> **Directions for this task**
What appears from the first line of the data below through the line containing "Крутова И. В.", both included, should be copied exactly, and nothing else.

Material for this task Start Marker

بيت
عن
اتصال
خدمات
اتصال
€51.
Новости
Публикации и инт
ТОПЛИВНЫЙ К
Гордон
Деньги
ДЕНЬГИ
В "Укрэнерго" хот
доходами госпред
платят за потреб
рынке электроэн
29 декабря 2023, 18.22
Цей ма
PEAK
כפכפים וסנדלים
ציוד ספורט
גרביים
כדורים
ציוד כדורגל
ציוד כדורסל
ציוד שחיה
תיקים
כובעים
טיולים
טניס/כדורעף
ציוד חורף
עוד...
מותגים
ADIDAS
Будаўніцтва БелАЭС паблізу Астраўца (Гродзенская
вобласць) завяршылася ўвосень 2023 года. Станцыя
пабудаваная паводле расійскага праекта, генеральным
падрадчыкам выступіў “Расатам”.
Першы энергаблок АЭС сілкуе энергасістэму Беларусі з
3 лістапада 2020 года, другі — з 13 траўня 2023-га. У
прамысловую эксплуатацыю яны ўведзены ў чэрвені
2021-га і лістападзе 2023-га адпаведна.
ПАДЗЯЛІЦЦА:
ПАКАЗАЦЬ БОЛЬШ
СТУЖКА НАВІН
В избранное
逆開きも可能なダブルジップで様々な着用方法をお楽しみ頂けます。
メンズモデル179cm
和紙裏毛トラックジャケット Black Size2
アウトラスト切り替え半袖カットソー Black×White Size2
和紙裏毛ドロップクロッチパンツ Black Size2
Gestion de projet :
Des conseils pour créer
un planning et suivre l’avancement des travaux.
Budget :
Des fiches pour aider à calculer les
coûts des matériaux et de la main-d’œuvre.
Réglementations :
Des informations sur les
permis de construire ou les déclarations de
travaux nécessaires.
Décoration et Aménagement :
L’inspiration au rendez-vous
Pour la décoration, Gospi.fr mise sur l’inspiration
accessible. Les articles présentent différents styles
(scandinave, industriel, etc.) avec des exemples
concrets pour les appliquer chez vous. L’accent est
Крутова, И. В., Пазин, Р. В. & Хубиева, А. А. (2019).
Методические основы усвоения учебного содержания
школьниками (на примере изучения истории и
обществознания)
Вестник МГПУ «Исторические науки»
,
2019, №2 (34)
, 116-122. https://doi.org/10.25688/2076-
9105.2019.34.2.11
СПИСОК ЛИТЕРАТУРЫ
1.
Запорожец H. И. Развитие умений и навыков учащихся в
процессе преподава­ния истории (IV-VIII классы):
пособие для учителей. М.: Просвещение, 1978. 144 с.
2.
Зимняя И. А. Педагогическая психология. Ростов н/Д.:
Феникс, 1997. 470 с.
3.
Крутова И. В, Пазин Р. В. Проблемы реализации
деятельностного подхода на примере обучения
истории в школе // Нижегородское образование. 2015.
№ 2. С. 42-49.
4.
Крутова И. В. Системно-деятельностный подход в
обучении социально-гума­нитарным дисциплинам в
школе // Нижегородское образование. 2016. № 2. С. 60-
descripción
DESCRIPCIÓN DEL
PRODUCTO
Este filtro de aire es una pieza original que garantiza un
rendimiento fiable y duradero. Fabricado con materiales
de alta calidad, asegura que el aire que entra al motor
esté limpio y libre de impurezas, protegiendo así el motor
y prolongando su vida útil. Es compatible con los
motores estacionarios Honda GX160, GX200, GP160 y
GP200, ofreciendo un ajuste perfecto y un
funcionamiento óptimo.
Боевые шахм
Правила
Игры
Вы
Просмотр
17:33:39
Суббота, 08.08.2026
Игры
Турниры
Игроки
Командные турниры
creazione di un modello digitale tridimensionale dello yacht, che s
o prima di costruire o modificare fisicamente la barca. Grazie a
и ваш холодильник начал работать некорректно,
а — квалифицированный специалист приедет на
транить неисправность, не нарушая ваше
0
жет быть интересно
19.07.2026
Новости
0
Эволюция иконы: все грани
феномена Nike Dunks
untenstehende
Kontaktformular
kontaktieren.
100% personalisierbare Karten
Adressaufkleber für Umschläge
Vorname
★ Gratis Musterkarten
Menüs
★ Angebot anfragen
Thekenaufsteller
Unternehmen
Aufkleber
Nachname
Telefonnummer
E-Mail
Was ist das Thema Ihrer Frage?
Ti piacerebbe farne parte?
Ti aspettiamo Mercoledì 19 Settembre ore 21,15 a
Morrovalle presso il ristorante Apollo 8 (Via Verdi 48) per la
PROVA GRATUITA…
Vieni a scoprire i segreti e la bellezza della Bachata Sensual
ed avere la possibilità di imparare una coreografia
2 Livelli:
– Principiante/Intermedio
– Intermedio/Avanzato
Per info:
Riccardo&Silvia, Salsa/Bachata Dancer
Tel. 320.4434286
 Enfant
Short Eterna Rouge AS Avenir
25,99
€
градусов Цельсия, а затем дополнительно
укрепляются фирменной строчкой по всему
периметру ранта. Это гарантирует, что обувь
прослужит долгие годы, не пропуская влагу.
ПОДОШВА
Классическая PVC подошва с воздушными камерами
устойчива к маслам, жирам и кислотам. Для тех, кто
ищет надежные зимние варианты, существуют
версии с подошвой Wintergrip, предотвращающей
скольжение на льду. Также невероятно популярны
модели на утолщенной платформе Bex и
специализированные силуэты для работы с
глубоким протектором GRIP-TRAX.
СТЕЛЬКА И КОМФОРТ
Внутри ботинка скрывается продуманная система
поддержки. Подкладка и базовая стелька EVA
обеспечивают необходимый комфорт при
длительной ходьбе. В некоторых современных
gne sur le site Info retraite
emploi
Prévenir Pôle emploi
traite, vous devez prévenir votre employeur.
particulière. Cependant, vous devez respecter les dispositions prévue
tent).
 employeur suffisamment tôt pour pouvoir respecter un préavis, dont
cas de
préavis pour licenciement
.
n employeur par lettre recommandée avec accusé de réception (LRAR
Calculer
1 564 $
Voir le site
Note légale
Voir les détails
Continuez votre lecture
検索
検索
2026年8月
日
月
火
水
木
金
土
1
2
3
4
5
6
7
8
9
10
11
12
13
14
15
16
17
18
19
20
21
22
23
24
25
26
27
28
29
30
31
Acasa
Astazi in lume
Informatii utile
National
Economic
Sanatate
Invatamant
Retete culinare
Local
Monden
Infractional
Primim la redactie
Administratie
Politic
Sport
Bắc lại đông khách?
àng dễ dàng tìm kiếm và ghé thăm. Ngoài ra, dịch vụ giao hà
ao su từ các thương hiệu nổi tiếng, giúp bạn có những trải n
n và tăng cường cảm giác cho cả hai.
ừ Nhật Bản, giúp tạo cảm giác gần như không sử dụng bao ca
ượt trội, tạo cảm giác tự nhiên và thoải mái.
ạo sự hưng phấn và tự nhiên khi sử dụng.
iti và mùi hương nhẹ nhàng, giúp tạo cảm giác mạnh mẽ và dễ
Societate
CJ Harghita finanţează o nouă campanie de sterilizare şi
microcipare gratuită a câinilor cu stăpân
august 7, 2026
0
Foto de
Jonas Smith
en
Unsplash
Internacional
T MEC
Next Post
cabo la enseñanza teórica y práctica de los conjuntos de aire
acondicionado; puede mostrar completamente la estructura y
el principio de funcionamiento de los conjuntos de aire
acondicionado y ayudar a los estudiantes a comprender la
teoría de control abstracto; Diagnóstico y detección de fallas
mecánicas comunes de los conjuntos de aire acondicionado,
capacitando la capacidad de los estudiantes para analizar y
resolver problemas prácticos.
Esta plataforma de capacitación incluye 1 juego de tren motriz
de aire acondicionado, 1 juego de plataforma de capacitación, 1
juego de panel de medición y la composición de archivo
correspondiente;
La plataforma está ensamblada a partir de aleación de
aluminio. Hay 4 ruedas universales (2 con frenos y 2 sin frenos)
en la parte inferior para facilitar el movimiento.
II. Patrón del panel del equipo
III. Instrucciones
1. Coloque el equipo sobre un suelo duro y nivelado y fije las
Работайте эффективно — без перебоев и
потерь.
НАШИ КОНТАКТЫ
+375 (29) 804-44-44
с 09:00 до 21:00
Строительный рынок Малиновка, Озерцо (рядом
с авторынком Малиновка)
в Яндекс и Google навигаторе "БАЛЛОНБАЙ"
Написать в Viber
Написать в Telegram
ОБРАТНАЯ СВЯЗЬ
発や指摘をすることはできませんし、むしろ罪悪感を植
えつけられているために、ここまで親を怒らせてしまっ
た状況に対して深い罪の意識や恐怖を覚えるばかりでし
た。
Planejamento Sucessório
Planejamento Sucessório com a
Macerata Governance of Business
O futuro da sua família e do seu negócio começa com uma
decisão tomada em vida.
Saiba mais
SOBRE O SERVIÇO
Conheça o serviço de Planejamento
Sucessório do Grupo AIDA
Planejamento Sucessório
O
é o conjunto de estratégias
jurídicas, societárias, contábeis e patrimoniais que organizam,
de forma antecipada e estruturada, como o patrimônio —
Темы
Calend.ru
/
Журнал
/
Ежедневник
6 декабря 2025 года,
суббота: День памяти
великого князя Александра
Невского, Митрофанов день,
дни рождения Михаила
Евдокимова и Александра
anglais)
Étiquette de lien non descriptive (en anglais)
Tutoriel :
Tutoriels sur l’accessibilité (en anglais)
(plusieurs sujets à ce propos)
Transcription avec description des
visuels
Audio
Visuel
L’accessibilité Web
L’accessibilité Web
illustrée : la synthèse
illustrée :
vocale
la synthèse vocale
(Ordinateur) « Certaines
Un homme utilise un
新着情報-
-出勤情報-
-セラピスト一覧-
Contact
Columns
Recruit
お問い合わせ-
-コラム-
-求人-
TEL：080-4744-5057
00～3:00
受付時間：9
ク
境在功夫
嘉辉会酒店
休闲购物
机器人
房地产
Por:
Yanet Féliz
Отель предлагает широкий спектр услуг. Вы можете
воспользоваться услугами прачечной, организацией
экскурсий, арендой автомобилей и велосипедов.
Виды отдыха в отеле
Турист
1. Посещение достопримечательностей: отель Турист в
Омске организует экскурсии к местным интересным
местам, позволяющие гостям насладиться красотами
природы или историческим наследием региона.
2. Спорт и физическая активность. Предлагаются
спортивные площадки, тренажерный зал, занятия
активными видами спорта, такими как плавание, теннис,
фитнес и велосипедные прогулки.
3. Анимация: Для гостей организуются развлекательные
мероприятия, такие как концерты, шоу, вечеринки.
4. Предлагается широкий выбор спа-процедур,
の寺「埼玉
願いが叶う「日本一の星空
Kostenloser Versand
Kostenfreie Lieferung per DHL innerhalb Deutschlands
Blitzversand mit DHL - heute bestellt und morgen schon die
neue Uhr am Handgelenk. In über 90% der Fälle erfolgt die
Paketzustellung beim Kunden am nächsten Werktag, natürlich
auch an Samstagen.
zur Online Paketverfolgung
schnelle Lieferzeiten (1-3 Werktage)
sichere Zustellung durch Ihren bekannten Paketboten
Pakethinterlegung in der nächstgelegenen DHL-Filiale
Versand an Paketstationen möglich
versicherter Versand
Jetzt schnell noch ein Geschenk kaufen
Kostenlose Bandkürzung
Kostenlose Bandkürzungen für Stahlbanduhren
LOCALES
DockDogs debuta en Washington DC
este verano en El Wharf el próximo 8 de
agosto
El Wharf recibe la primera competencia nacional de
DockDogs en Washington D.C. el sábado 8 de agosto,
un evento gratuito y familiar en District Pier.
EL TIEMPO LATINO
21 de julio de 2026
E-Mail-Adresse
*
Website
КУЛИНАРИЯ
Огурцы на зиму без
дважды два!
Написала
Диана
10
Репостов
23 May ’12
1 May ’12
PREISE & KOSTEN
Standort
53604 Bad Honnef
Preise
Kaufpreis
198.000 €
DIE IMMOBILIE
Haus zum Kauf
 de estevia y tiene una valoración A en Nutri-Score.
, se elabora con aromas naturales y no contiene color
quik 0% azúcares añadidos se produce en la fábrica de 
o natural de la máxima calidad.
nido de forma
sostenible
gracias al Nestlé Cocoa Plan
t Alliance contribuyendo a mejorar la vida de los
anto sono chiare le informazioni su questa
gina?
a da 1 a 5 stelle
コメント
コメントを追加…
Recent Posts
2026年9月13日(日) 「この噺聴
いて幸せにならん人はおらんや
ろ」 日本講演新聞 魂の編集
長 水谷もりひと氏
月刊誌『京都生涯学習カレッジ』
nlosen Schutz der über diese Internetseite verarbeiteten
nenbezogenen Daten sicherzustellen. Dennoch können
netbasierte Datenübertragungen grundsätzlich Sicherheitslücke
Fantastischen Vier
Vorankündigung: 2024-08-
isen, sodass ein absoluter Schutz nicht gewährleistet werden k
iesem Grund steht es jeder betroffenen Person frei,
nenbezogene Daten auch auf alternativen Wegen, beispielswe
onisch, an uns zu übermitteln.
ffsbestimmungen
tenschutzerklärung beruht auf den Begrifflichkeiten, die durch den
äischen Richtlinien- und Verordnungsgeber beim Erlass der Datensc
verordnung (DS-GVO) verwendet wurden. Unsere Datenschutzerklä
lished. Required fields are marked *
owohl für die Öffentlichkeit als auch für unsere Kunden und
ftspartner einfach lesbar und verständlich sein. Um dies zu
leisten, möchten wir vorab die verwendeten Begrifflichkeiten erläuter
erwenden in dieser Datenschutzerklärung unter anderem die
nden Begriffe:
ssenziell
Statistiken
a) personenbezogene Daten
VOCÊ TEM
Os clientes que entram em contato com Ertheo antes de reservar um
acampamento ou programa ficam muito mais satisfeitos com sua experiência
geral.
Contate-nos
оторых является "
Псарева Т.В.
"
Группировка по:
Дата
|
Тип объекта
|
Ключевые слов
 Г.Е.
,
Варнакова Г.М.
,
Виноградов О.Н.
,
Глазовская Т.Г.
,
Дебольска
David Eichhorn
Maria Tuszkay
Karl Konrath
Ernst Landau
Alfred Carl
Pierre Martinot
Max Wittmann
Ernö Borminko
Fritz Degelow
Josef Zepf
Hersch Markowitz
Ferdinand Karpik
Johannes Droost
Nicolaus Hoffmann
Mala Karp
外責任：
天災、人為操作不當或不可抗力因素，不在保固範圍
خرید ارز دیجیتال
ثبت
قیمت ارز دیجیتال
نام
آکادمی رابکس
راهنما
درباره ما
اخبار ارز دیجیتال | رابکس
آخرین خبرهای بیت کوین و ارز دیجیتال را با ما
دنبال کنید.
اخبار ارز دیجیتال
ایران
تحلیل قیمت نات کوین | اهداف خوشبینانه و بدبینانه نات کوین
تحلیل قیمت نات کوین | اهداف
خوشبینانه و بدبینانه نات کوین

Material for this task End Marker

> **Answer area**
بيت
عن
اتصال
خدمات
اتصال
€51.
Новости
Публикации и инт
ТОПЛИВНЫЙ К
Гордон
Деньги
ДЕНЬГИ
В "Укрэнерго" хот
доходами госпред
платят за потреб
рынке электроэн
29 декабря 2023, 18.22
Цей ма
PEAK
כפכפים וסנדלים
ציוד ספורט
גרביים
כדורים
ציוד כדורגל
ציוד כדורסל
ציוד שחיה
תיקים
כובעים
טיולים
טניס/כדורעף
ציוד חורף
עוד...
מותגים
ADIDAS
Будаўніцтва БелАЭС паблізу Астраўца (Гродзенская
вобласць) завяршылася ўвосень 2023 года. Станцыя
пабудаваная паводле расійскага праекта, генеральным
падрадчыкам выступіў “Расатам”.
Першы энергаблок АЭС сілкуе энергасістэму Беларусі з
3 лістапада 2020 года, другі — з 13 траўня 2023-га. У
прамысловую эксплуатацыю яны ўведзены ў чэрвені
2021-га і лістападзе 2023-га адпаведна.
ПАДЗЯЛІЦЦА:
ПАКАЗАЦЬ БОЛЬШ
СТУЖКА НАВІН
В избранное
逆開きも可能なダブルジップで様々な着用方法をお楽しみ頂けます。
メンズモデル179cm
和紙裏毛トラックジャケット Black Size2
アウトラスト切り替え半袖カットソー Black×White Size2
和紙裏毛ドロップクロッチパンツ Black Size2
Gestion de projet :
Des conseils pour créer
un planning et suivre l’avancement des travaux.
Budget :
Des fiches pour aider à calculer les
coûts des matériaux et de la main-d’œuvre.
Réglementations :
Des informations sur les
permis de construire ou les déclarations de
travaux nécessaires.
Décoration et Aménagement :
L’inspiration au rendez-vous
Pour la décoration, Gospi.fr mise sur l’inspiration
accessible. Les articles présentent différents styles
(scandinave, industriel, etc.) avec des exemples
concrets pour les appliquer chez vous. L’accent est
Крутова, И. В., Пазин, Р. В. & Хубиева, А. А. (2019).
Методические основы усвоения учебного содержания
школьниками (на примере изучения истории и
обществознания)
Вестник МГПУ «Исторические науки»
,
2019, №2 (34)
, 116-122. https://doi.org/10.25688/2076-
9105.2019.34.2.11
СПИСОК ЛИТЕРАТУРЫ
1.
Запорожец H. И. Развитие умений и навыков учащихся в
процессе преподава­ния истории (IV-VIII классы):
пособие для учителей. М.: Просвещение, 1978. 144 с.
2.
Зимняя И. А. Педагогическая психология. Ростов н/Д.:
Феникс, 1997. 470 с.
3.
Крутова И. В, Пазин Р. В. Проблемы реализации
деятельностного подхода на примере обучения
истории в школе // Нижегородское образование. 2015.
№ 2. С. 42-49.
4.
Крутова И. В. Системно-деятельностный подход в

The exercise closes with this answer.